The school system reported 10,836 homeless students last school year, the lowest since 2007-08 and down from 16,663 the year before the pandemic. Advocates have long said CPS undercounts homeless students, with the real number coming closer to 18,000. The $9 million fund announced by the mayor Thursday adds up to $500 for 18,000 students.

Prepandemic, 4.5% of all students were enrolled in the program and half were concentrated in 10 South and West Side wards. Nearly 90% of those homeless students were doubled-up or sharing housing with relatives and friends, often moving from place to place.

The South Side’s 20th Ward had the highest concentration of homeless students, 1,078, followed by the 24th (1,028); 28th (976); 27th (865); 8th (829); 3rd (783); 34th (743); 6th (688); 16th (658) and 21st (602).

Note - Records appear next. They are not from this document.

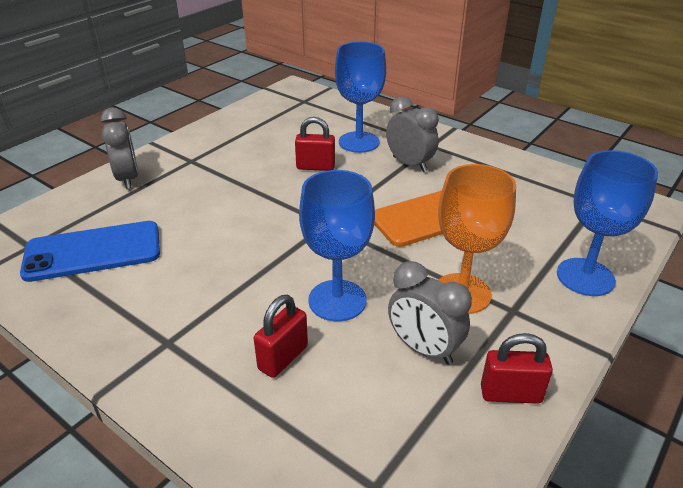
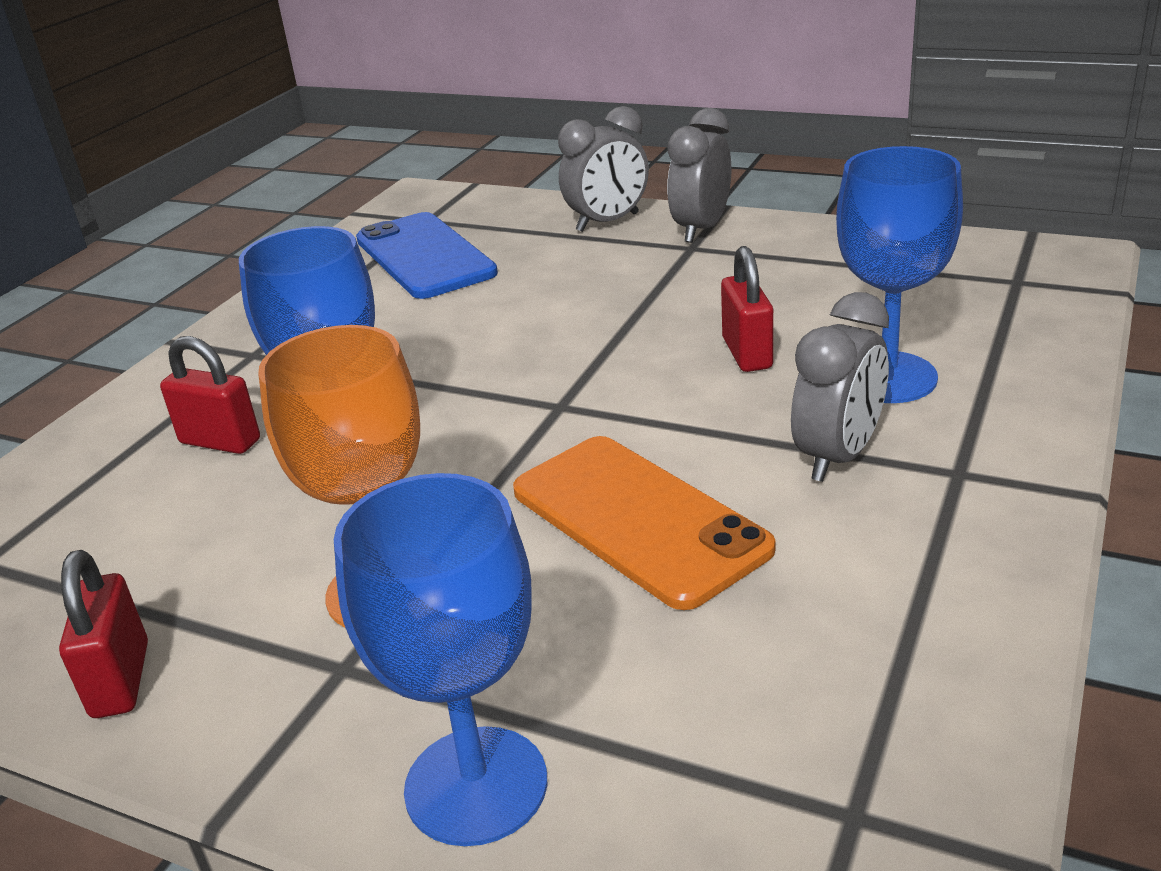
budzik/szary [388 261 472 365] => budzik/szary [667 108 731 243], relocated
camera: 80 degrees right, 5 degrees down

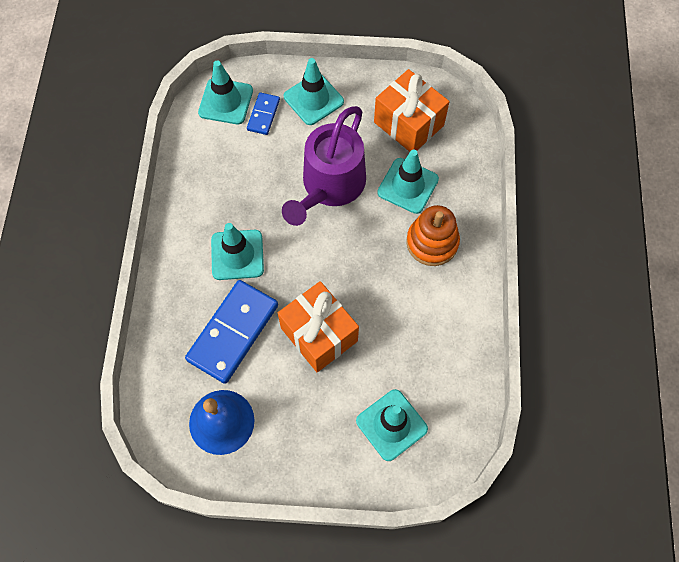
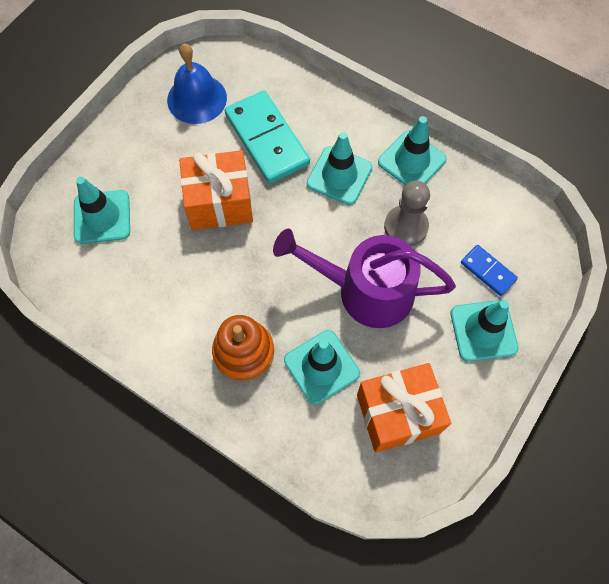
kostka domina/niebieski [185 280 278 384] => kostka domina/turkusowy [225 90 310 184]
pachołek/turkusowy [198 61 253 124] => pachołek/turkusowy [378 116 447 186], relocated
konewka/fioletowy [282 106 366 226] => konewka/fioletowy [273 229 456 328], 45 degrees counterclockwise
nothing => pionek/szary [384 181 430 246]
camera: 120 degrees right, 0 degrees up

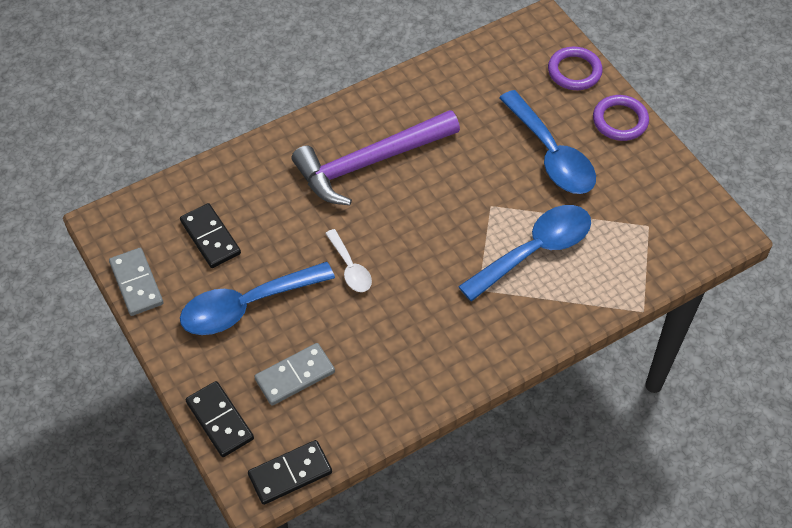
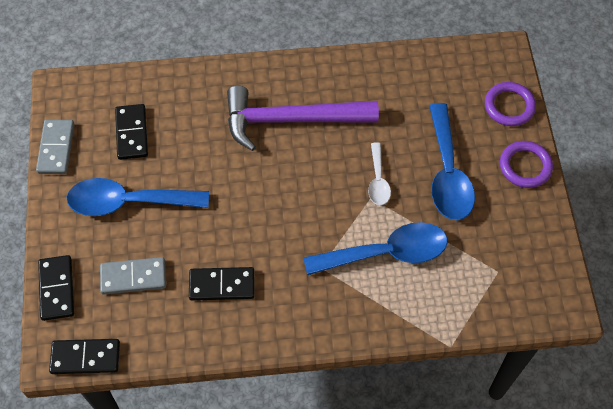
łyżka/biały [325 229 372 292] => łyżka/biały [368 143 391 205], relocated
nothing => kostka domina/czarny [189 267 254 301]
camera: 25 degrees right, 5 degrees up

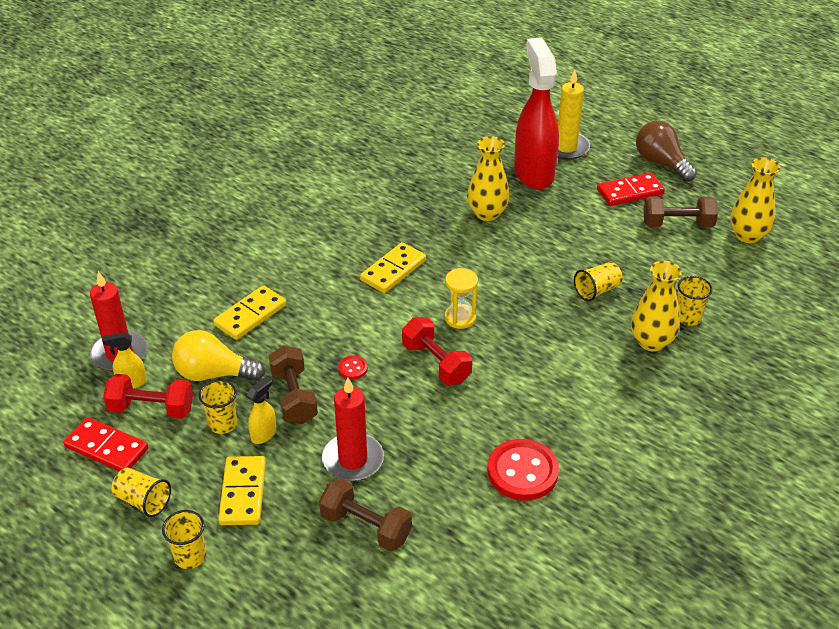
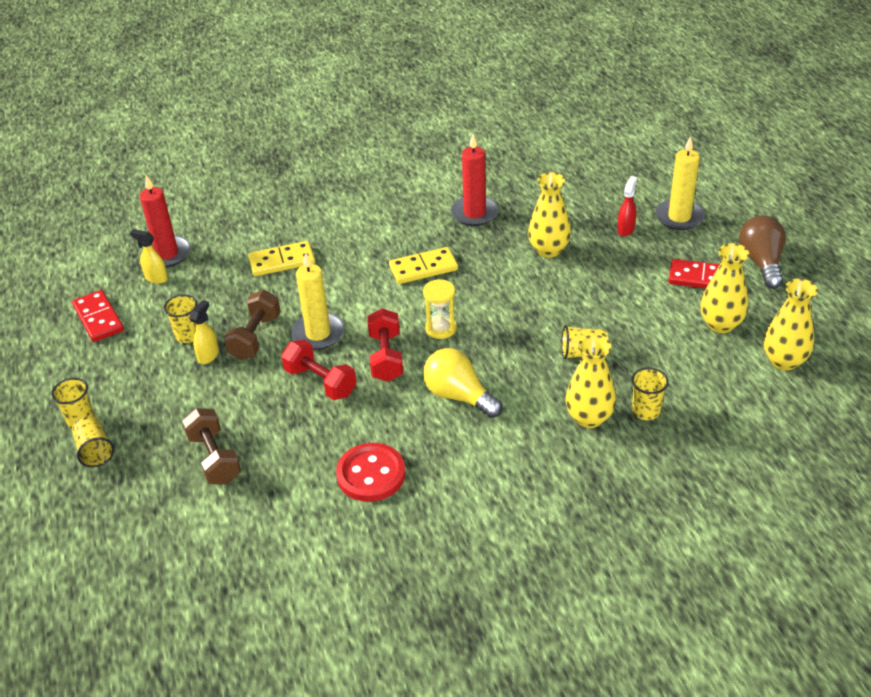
hantel/czerwony [103 374 193 419] => hantel/czerwony [281 339 357 400], relocated
szklanka/żółty [112 468 171 517] => szklanka/żółty [72 416 114 467], relocated
żarówka/żółty [172 330 265 381] => żarówka/żółty [423 348 503 418], relocated
kostka domina/żółty [218 456 266 525] => nothing
spryskiwacz/żółty [247 376 277 444] => spryskiwacz/żółty [189 300 219 364], 45 degrees counterclockwise
świeca/czerwony [322 378 384 481] => świeca/czerwony [451 134 499 226], relocated
guzik/czerwony [338 355 368 380] => świeca/żółty [291 252 344 350]
spryskiwacz/czerwony [514 38 559 190] => spryskiwacz/czerwony [617 176 637 236], x0.40
hantel/brązowy [643 196 718 227] => wazon/żółty [701 243 749 333]
camera: 35 degrees right, 0 degrees up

The downtown’s 42nd Ward had the highest percentage of homeless students in CPS, at 18.6 percent.

CCH said the district should use its federal relief money, some of which was earmarked for supporting homeless students, to identify and reengage those families.

“As CPS prepares to have a full in-person reopening for the 2021-2020 school year, it is more critical than ever that they identify and support students experiencing homelessness,” Phillips said. “With the eviction moratorium ending and families experiencing job loss and health complications during the pandemic, there may be many more families and students becoming newly homeless.”

Ald. Gilbert Villegas (36th) said the mayor’s announcement also raises the question: Why not do the same for a full year for Chicago’s neediest families by earmarking $30 million in federal stimulus funds for a guaranteed income pilot program?

“Whether you want to call it guaranteed basic income or micro-grants, it’s the same concept,” said Villegas, Lightfoot’s former City Council floor leader. “This pandemic has hit Black and Brown families tremendously. I introduced this ordinance back in April. And here we are five months later when we could have been halfway through the pilot helping people.”

“It’s very hypocritical to now talk about, ‘Let’s do these micro-grants’ when we could have been helping 5,000 families. This makes the case. This is something that I’ve been yelling from the rafters on that putting money in the hands of people ... allows them to recover from this pandemic. ... Yet here we are four months after we received the money and we haven’t spent a dime to help people.”’

Villegas has estimated that the families of more than 90% of CPS students would be eligible for the guaranteed payments, since they already qualify for free lunches.

Two years ago, housing advocates shined the light on the intransigent problems of student homelessness to turn up the heat on Lightfoot to honor her campaign promise to raise Chicago’s real estate transfer tax to create a dedicated revenue stream to reduce homelessness and bankroll affordable housing.

“We hear stories about kids sleeping in apartments with 10 or 15 other people” Julie Dworkin, policy director for the CCH, said then. “They’re sleeping in a living room where people are up all night watching television. They can barely sleep. It’s hard for them to ever get their homework done or concentrate. It’s extremely difficult for kids to learn in that environment.

“They end up having more emotional problems and health problems. A lot of them don’t even have keys to the place where they’re living. They’re just sitting outside waiting for someone to come home.”